L’association «A bras grands ouverts» (Abgo) s’est donné pour mission d’éliminer une des inégalités sociales les plus pernicieuses : la non-déclaration des enfants à l’état civil. Fondée en 2006, cette organisation agit dans trois pays que sont le Sénégal, le Cambodge et les Philippines. Son objectif, c’est de garantir que chaque enfant ait un acte de naissance, un document fondamental pour accéder à ses droits.Par Alioune Badara CISS –

La déclaration des enfants à l’état civil est une véritable bataille menée par plusieurs structures comme l’association «A bras grands ouverts» (Abgo). Le constat est alarmant car ils sont des centaines de milliers d’enfants, voire plus, à être dans cette situation, note Daniel Fradin, président d’Agbo, qui avait concentré au départ ses efforts sur la construction d’écoles primaires et maternelles. Après 15 ans de travail, un problème majeur est apparu, car elle a constaté que beaucoup d’enfants inscrits dans leurs écoles n’avaient pas d’extrait de naissance. «Dans notre première école à Sinthiou Keïta, derrière Nianing, seulement 30% des 230 élèves étaient déclarés. Dans une autre école que nous avons construite près de Lompoul, aucun des 120 enfants n’avait de certificat de naissance. Donc on a pu mesurer l’ampleur de la tâche et avec nos amis sénégalais qui, de par leurs fonctions dans la santé, dans l’éducation, on a essayé de trouver un moyen de compenser cela et d’apporter un petit remède, et de s’associer avec les autorités qui travaillent sur le sujet», a expliqué Daniel Fradin.

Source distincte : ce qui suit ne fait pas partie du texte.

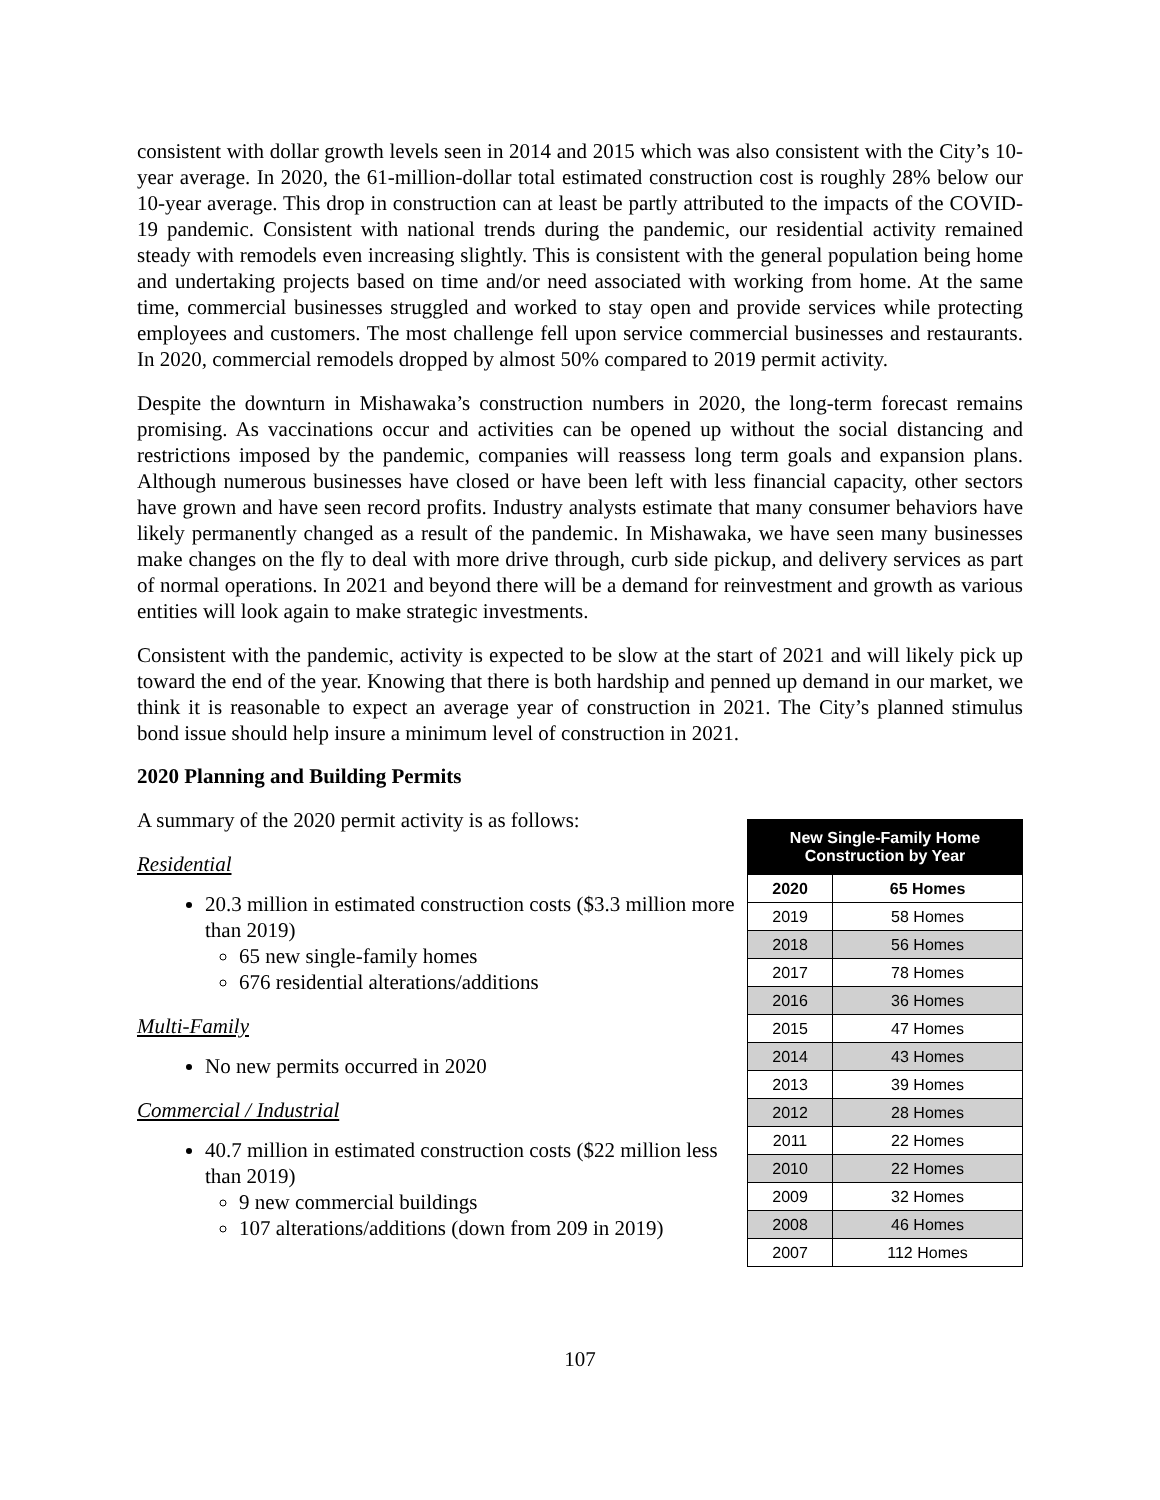consistent with dollar growth levels seen in 2014 and 2015 which was also consistent with the City’s 10-year average. In 2020, the 61-million-dollar total estimated construction cost is roughly 28% below our 10-year average. This drop in construction can at least be partly attributed to the impacts of the COVID-19 pandemic. Consistent with national trends during the pandemic, our residential activity remained steady with remodels even increasing slightly. This is consistent with the general population being home and undertaking projects based on time and/or need associated with working from home. At the same time, commercial businesses struggled and worked to stay open and provide services while protecting employees and customers. The most challenge fell upon service commercial businesses and restaurants. In 2020, commercial remodels dropped by almost 50% compared to 2019 permit activity.
Despite the downturn in Mishawaka’s construction numbers in 2020, the long-term forecast remains promising. As vaccinations occur and activities can be opened up without the social distancing and restrictions imposed by the pandemic, companies will reassess long term goals and expansion plans. Although numerous businesses have closed or have been left with less financial capacity, other sectors have grown and have seen record profits. Industry analysts estimate that many consumer behaviors have likely permanently changed as a result of the pandemic. In Mishawaka, we have seen many businesses make changes on the fly to deal with more drive through, curb side pickup, and delivery services as part of normal operations. In 2021 and beyond there will be a demand for reinvestment and growth as various entities will look again to make strategic investments.
Consistent with the pandemic, activity is expected to be slow at the start of 2021 and will likely pick up toward the end of the year. Knowing that there is both hardship and penned up demand in our market, we think it is reasonable to expect an average year of construction in 2021. The City’s planned stimulus bond issue should help insure a minimum level of construction in 2021.
2020 Planning and Building Permits
A summary of the 2020 permit activity is as follows:
Residential
20.3 million in estimated construction costs ($3.3 million more than 2019)
65 new single-family homes
676 residential alterations/additions
Multi-Family
No new permits occurred in 2020
Commercial / Industrial
40.7 million in estimated construction costs ($22 million less than 2019)
9 new commercial buildings
107 alterations/additions (down from 209 in 2019)
| New Single-Family Home Construction by Year | |
| --- | --- |
| 2020 | 65 Homes |
| 2019 | 58 Homes |
| 2018 | 56 Homes |
| 2017 | 78 Homes |
| 2016 | 36 Homes |
| 2015 | 47 Homes |
| 2014 | 43 Homes |
| 2013 | 39 Homes |
| 2012 | 28 Homes |
| 2011 | 22 Homes |
| 2010 | 22 Homes |
| 2009 | 32 Homes |
| 2008 | 46 Homes |
| 2007 | 112 Homes |
107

Un constat qui a conduit l’association à redéfinir ses priorités en se focalisant sur l’accès à l’état civil dans les trois pays où elle intervient, en proposant de trouver des solutions concrètes tout en sachant que les défis restent complexes. Pour pallier ce manque, l’association a initié des audiences foraines dans les écoles, en collaboration avec les autorités locales telles que l’Inspection de l’éducation et de la formation (Ief) de Mbour 1 et le Tribunal départemental de Mbour. L’exemple du village de Fissel en est la parfaite illustration car des efforts conjoints ont permis de réduire significativement le nombre d’enfants sans acte de naissance. Ces audiences, dédiées aux enfants scolarisés, visent à régulariser leur situation avant qu’ils n’atteignent des étapes critiques comme les examens du primaire, comme c’est souvent le cas avec les candidats à l’entrée en 6ème et au Cfee.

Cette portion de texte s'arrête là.